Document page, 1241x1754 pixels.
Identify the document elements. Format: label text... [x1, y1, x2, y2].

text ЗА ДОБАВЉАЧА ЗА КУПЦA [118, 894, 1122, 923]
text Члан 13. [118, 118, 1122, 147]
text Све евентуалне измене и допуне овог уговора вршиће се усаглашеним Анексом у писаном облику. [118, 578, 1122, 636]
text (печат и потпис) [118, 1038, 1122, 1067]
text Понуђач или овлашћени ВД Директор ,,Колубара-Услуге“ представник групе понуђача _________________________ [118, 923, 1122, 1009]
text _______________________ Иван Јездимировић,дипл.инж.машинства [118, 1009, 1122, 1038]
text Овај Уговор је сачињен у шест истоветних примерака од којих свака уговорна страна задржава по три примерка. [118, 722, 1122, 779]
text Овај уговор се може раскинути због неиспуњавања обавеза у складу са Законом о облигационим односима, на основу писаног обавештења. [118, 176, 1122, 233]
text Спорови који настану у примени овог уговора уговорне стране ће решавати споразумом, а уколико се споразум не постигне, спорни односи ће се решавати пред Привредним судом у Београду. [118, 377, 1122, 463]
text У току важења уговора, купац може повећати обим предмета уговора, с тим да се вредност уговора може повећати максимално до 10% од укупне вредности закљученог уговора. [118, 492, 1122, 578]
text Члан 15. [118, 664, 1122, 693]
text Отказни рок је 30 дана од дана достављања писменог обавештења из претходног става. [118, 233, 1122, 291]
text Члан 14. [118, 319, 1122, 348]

THE REQUEST:
Gather every line of the records above that contains the word "може", and copy each one in full. Case matters.

REPLY TO THE EXERCISE:
text Овај уговор се може раскинути због неиспуњавања обавеза у складу са Законом о облигационим односима, на основу писаног обавештења. [118, 176, 1122, 233]
text У току важења уговора, купац може повећати обим предмета уговора, с тим да се вредност уговора може повећати максимално до 10% од укупне вредности закљученог уговора. [118, 492, 1122, 578]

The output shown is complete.